> **The task**
Return every line in the data below that contains the string "into". Case matters.

╭─ Extracted data

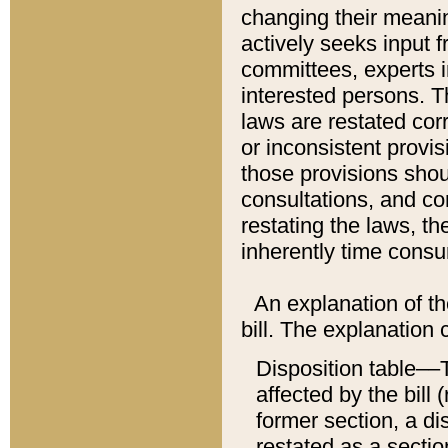
changing their meaning
actively seeks input 
committees, experts i
interested persons. Th
laws are restated cor
or inconsistent prov
those provisions sho
consultations, and co
restating the laws, th
inherently time cons
An explanation of the
bill. The explanation 
Disposition table––T
affected by the bill 
former section, a dis
restated as a sectio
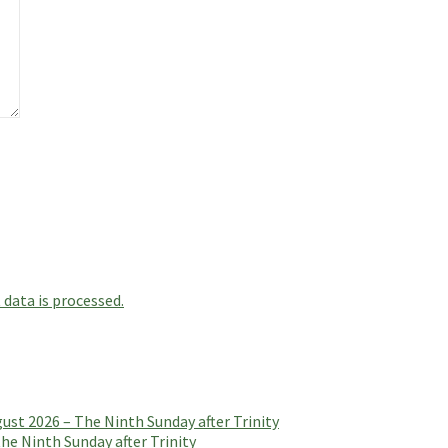
data is processed.
t 2026 – The Ninth Sunday after Trinity
e Ninth Sunday after Trinity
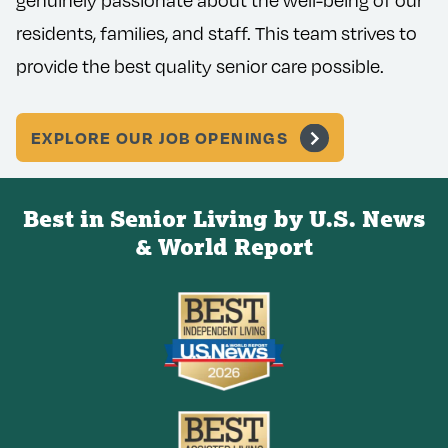
genuinely passionate about the well-being of our
residents, families, and staff. This team strives to
provide the best quality senior care possible.
EXPLORE OUR JOB OPENINGS
Best in Senior Living by U.S. News
& World Report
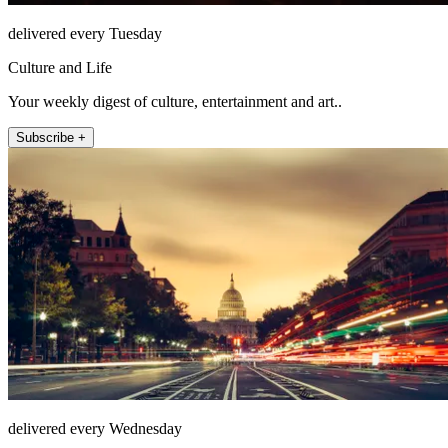
delivered every Tuesday
Culture and Life
Your weekly digest of culture, entertainment and art..
Subscribe +
delivered every Wednesday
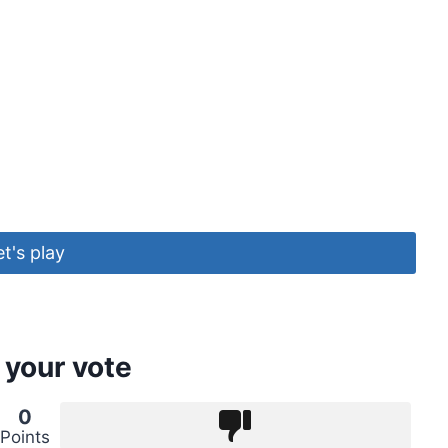
et's play
 your vote
0
Points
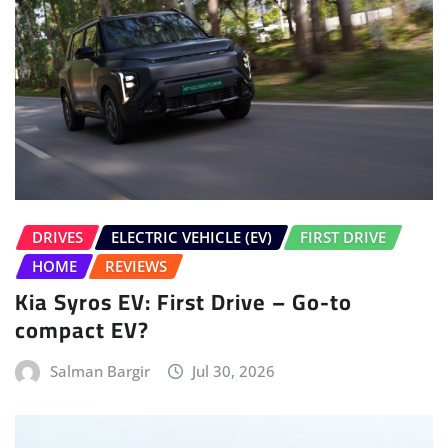
DRIVES
ELECTRIC VEHICLE (EV)
FIRST DRIVE
HOME
REVIEWS
Kia Syros EV: First Drive – Go-to
compact EV?
Salman Bargir
Jul 30, 2026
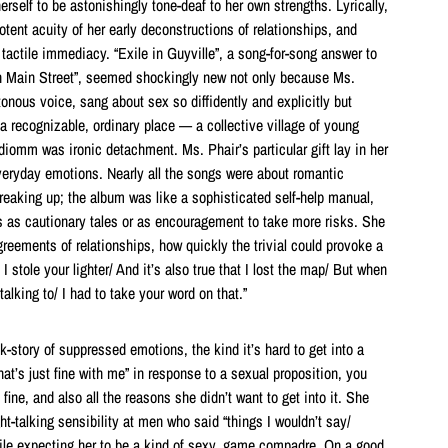
erself to be astonishingly tone-deaf to her own strengths. Lyrically,
potent acuity of her early deconstructions of relationships, and
 tactile immediacy. “Exile in Guyville”, a song-for-song answer to
on Main Street”, seemed shockingly new not only because Ms.
onous voice, sang about sex so diffidently and explicitly but
 recognizable, ordinary place — a collective village of young
iomm was ironic detachment. Ms. Phair’s particular gift lay in her
veryday emotions. Nearly all the songs were about romantic
breaking up; the album was like a sophisticated self-help manual,
 as cautionary tales or as encouragement to take more risks. She
agreements of relationships, how quickly the trivial could provoke a
t I stole your lighter/ And it’s also true that I lost the map/ But when
talking to/ I had to take your word on that.”
-story of suppressed emotions, the kind it’s hard to get into a
t’s just fine with me” in response to a sexual proposition, you
fine, and also all the reasons she didn’t want to get into it. She
ght-talking sensibility at men who said “things I wouldn’t say/
hile expecting her to be a kind of sexy, game compadre. On a good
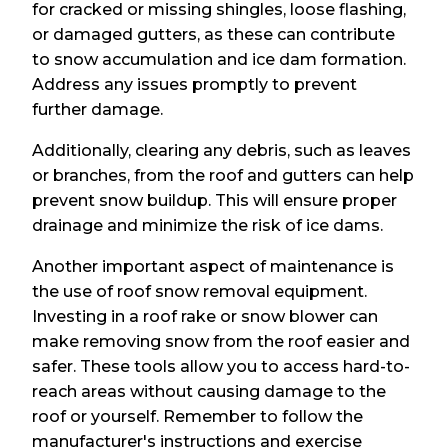
for cracked or missing shingles, loose flashing,
or damaged gutters, as these can contribute
to snow accumulation and ice dam formation.
Address any issues promptly to prevent
further damage.
Additionally, clearing any debris, such as leaves
or branches, from the roof and gutters can help
prevent snow buildup. This will ensure proper
drainage and minimize the risk of ice dams.
Another important aspect of maintenance is
the use of roof snow removal equipment.
Investing in a roof rake or snow blower can
make removing snow from the roof easier and
safer. These tools allow you to access hard-to-
reach areas without causing damage to the
roof or yourself. Remember to follow the
manufacturer's instructions and exercise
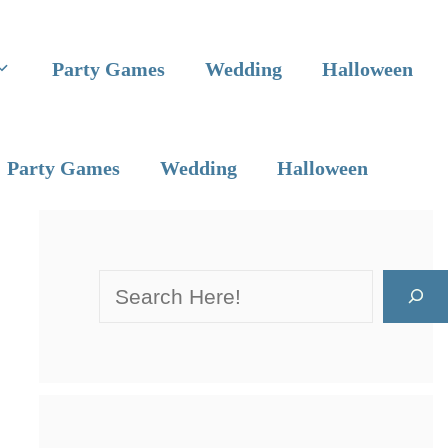
Party Games
Wedding
Halloween
Party Games
Wedding
Halloween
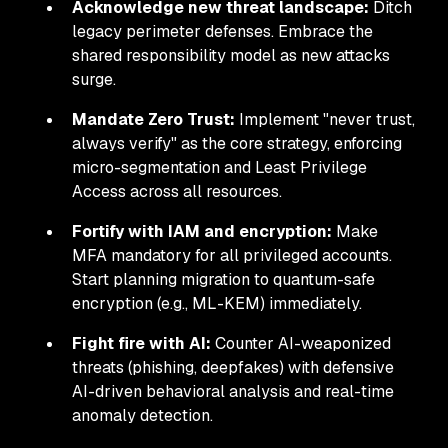
Acknowledge new threat landscape:
Ditch
legacy perimeter defenses. Embrace the
shared responsibility model as new attacks
surge.
Mandate Zero Trust:
Implement "never trust,
always verify" as the core strategy, enforcing
micro-segmentation and Least Privilege
Access across all resources.
Fortify with IAM and encryption:
Make
MFA mandatory for all privileged accounts.
Start planning migration to quantum-safe
encryption (e.g., ML-KEM) immediately.
Fight fire with AI:
Counter AI-weaponized
threats (phishing, deepfakes) with defensive
AI-driven behavioral analysis and real-time
anomaly detection.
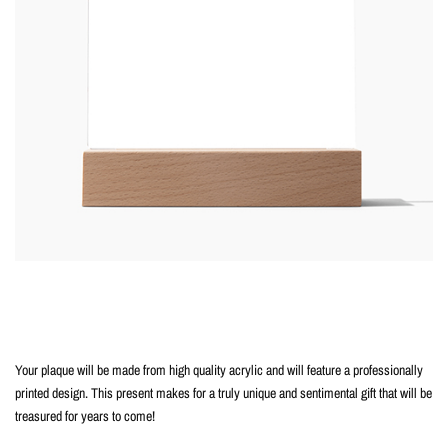
Your plaque will be made from high quality acrylic and will feature a professionally
printed design. This present makes for a truly unique and sentimental gift that will be
treasured for years to come!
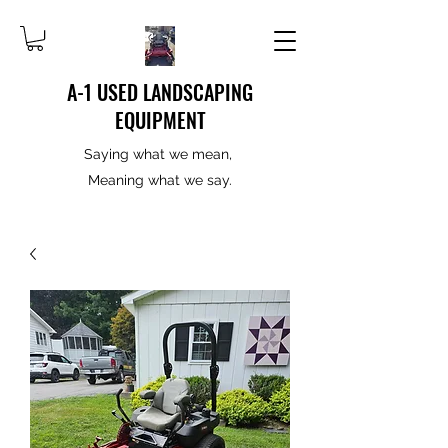
A-1 USED LANDSCAPING
EQUIPMENT
Saying what we mean,
Meaning what we say.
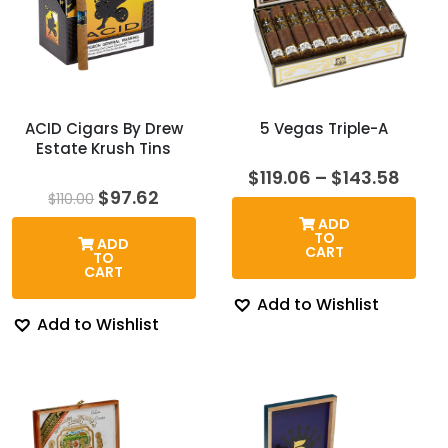
ACID Cigars By Drew
5 Vegas Triple-A
Estate Krush Tins
Price
$
119.06
–
$
143.58
rang
Original
Current
$
97.62
$
110.00
$119.
price
price
ADD
thro
was:
is:
TO
ADD
$143
$110.00.
$97.62.
CART
TO
CART
Add to Wishlist
Add to Wishlist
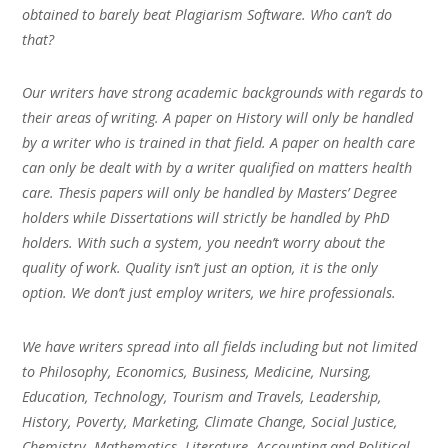
obtained to barely beat Plagiarism Software. Who can’t do
that?
Our writers have strong academic backgrounds with regards to
their areas of writing. A paper on History will only be handled
by a writer who is trained in that field. A paper on health care
can only be dealt with by a writer qualified on matters health
care. Thesis papers will only be handled by Masters’ Degree
holders while Dissertations will strictly be handled by PhD
holders. With such a system, you needn’t worry about the
quality of work. Quality isn’t just an option, it is the only
option. We don’t just employ writers, we hire professionals.
We have writers spread into all fields including but not limited
to Philosophy, Economics, Business, Medicine, Nursing,
Education, Technology, Tourism and Travels, Leadership,
History, Poverty, Marketing, Climate Change, Social Justice,
Chemistry, Mathematics, Literature, Accounting and Political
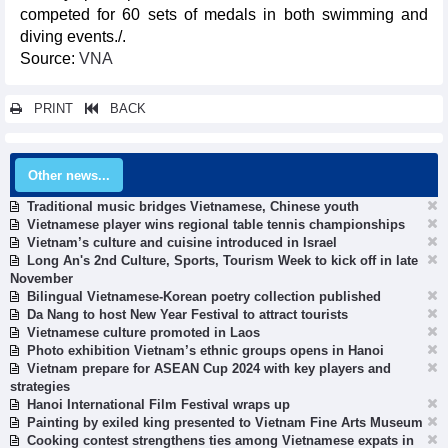
competed for 60 sets of medals in both swimming and
diving events./.
Source:
VNA
PRINT
BACK
Other news...
Traditional music bridges Vietnamese, Chinese youth
Vietnamese player wins regional table tennis championships
Vietnam’s culture and cuisine introduced in Israel
Long An's 2nd Culture, Sports, Tourism Week to kick off in late
November
Bilingual Vietnamese-Korean poetry collection published
Da Nang to host New Year Festival to attract tourists
Vietnamese culture promoted in Laos
Photo exhibition Vietnam’s ethnic groups opens in Hanoi
Vietnam prepare for ASEAN Cup 2024 with key players and
strategies
Hanoi International Film Festival wraps up
Painting by exiled king presented to Vietnam Fine Arts Museum
Cooking contest strengthens ties among Vietnamese expats in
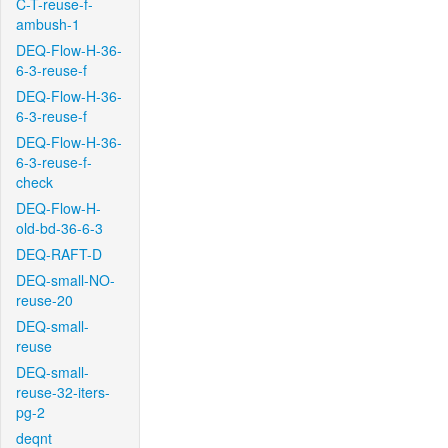
C-T-reuse-f-
ambush-1
DEQ-Flow-H-36-
6-3-reuse-f
DEQ-Flow-H-36-
6-3-reuse-f
DEQ-Flow-H-36-
6-3-reuse-f-
check
DEQ-Flow-H-
old-bd-36-6-3
DEQ-RAFT-D
DEQ-small-NO-
reuse-20
DEQ-small-
reuse
DEQ-small-
reuse-32-iters-
pg-2
deqnt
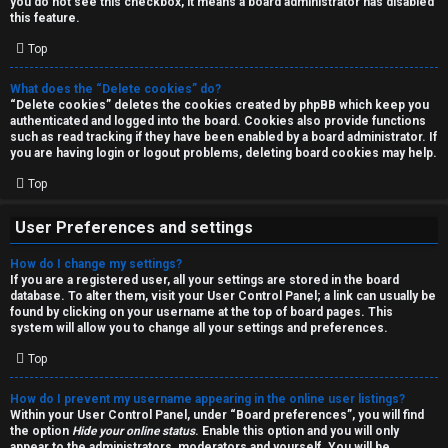
you do not see this checkbox, it means a board administrator has disabled
T
r
this feature.
J
Top
c
h
What does the “Delete cookies” do?
↳
“Delete cookies” deletes the cookies created by phpBB which keep you
authenticated and logged into the board. Cookies also provide functions
such as read tracking if they have been enabled by a board administrator. If
you are having login or logout problems, deleting board cookies may help.
O
F
Top
t
A
User Preferences and settings
h
Q
How do I change my settings?
e
If you are a registered user, all your settings are stored in the board
database. To alter them, visit your User Control Panel; a link can usually be
r
found by clicking on your username at the top of board pages. This
R
system will allow you to change all your settings and preferences.
W
Top
u
o
l
How do I prevent my username appearing in the online user listings?
r
Within your User Control Panel, under “Board preferences”, you will find
the option
Hide your online status
. Enable this option and you will only
e
appear to the administrators, moderators and yourself. You will be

╰─

> **Response to this exercise**
-story of suppressed emotions, the kind it’s hard to get into a
fine, and also all the reasons she didn’t want to get into it. She
We have writers spread into all fields including but not limited
authenticated and logged into the board. Cookies also provide functions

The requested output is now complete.